/---
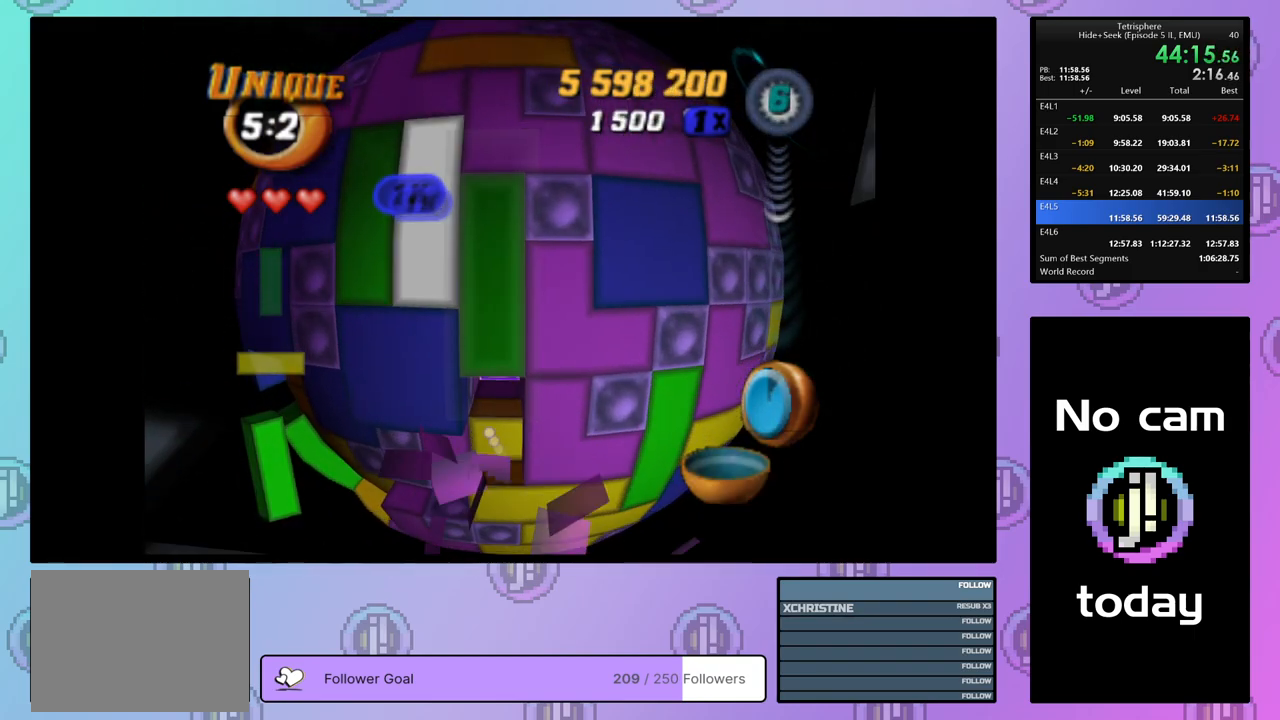
{"buttons": ["DPAD_DOWN"], "right_stick": "center", "events": [[100, "SQUARE", "up"], [333, "DPAD_DOWN", "down"], [433, "DPAD_DOWN", "up"], [483, "DPAD_DOWN", "down"]]}
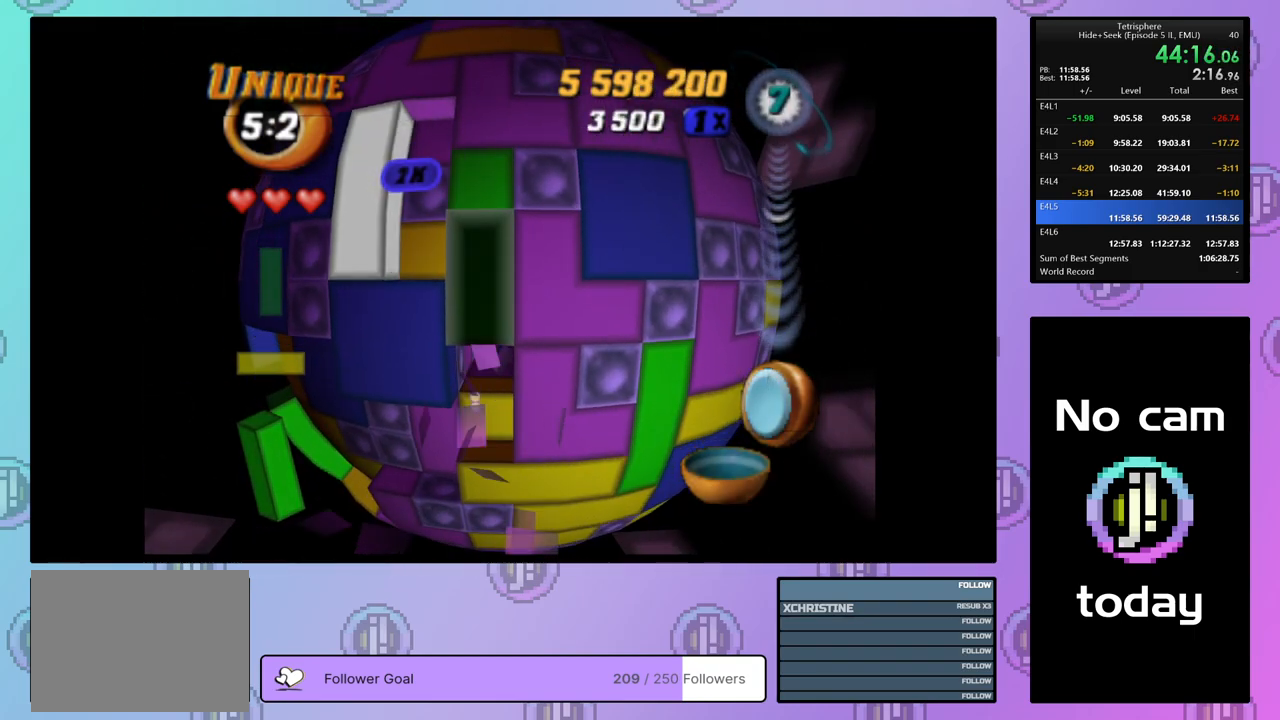
{"buttons": ["DPAD_LEFT"], "right_stick": "center", "events": [[83, "DPAD_DOWN", "up"], [133, "DPAD_DOWN", "down"], [233, "DPAD_DOWN", "up"], [300, "DPAD_LEFT", "down"], [400, "DPAD_LEFT", "up"], [467, "DPAD_LEFT", "down"]]}
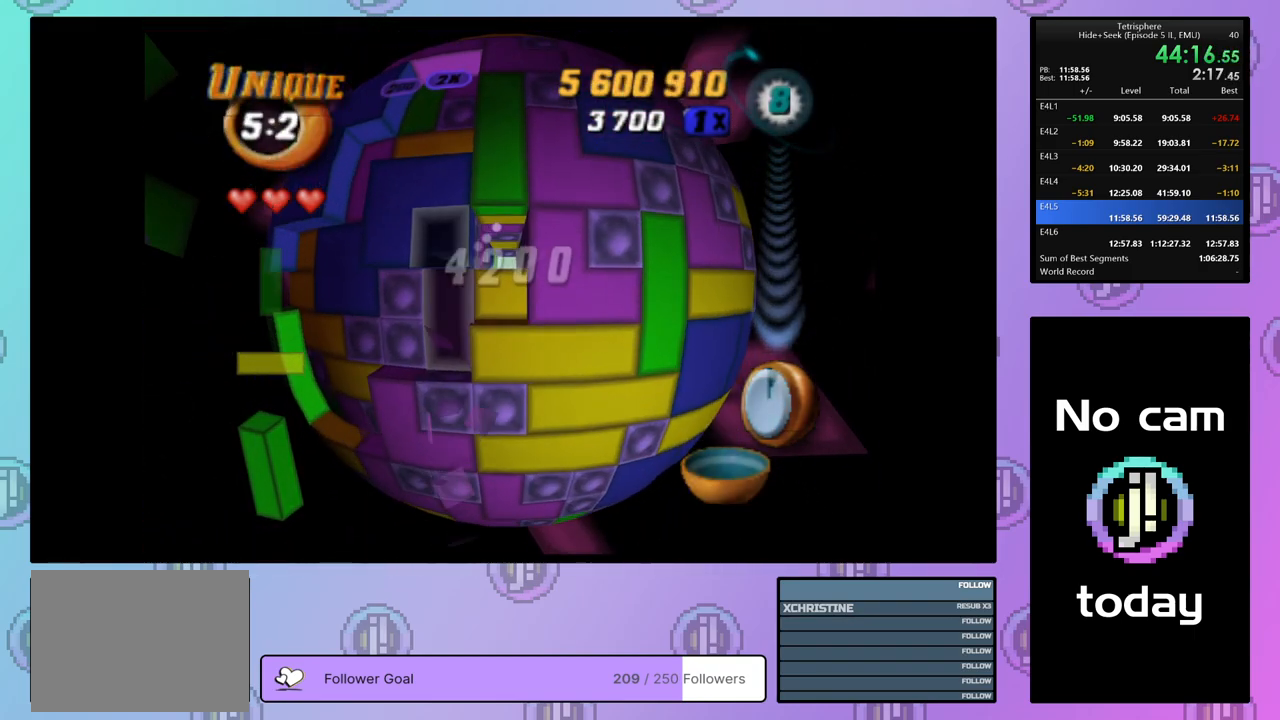
{"buttons": ["DPAD_LEFT"], "right_stick": "center", "events": [[50, "DPAD_LEFT", "up"], [100, "DPAD_LEFT", "down"], [200, "DPAD_LEFT", "up"], [250, "DPAD_LEFT", "down"], [383, "DPAD_LEFT", "up"], [417, "DPAD_LEFT", "down"]]}
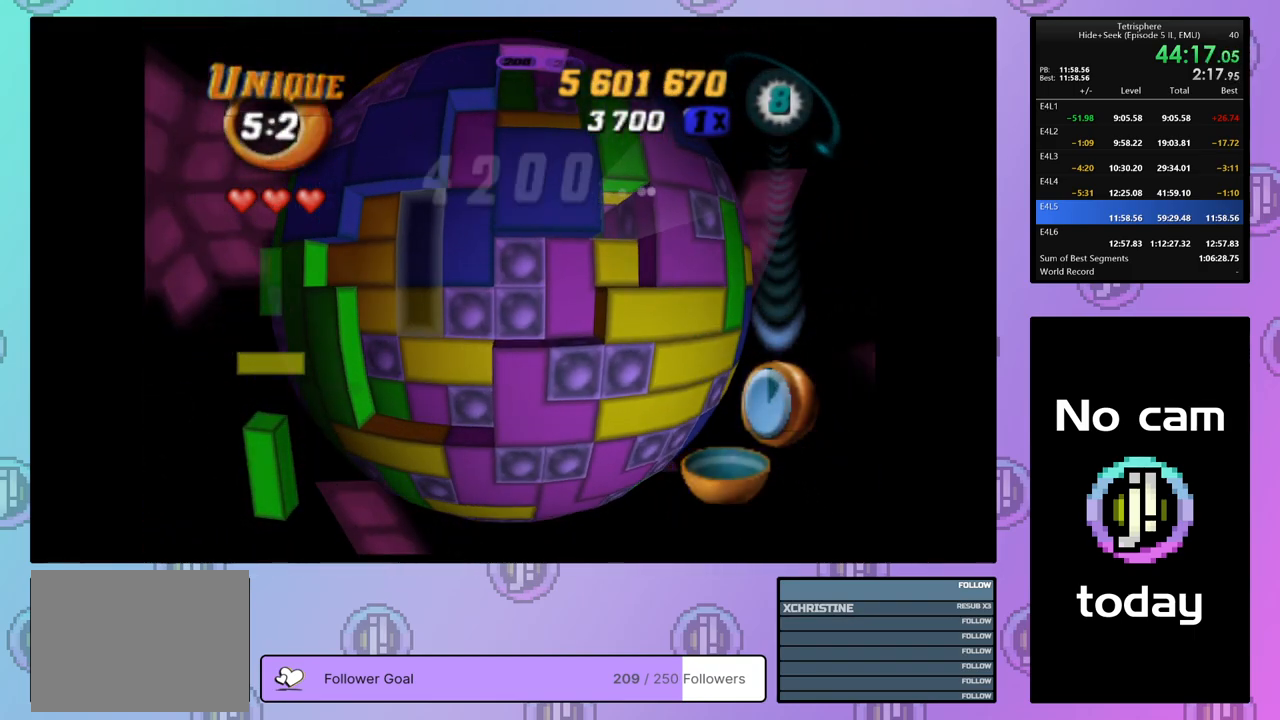
{"buttons": ["SQUARE"], "right_stick": "center", "events": [[33, "DPAD_LEFT", "up"], [100, "DPAD_DOWN", "down"], [183, "DPAD_DOWN", "up"], [233, "DPAD_DOWN", "down"], [333, "DPAD_DOWN", "up"], [400, "DPAD_LEFT", "down"], [500, "DPAD_LEFT", "up"], [500, "SQUARE", "down"]]}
\---
◆ **Task objective**: What is the number of lines in the data that contain "SQUARE"? Write that number and nothing else.

◆ **Answer section**: 2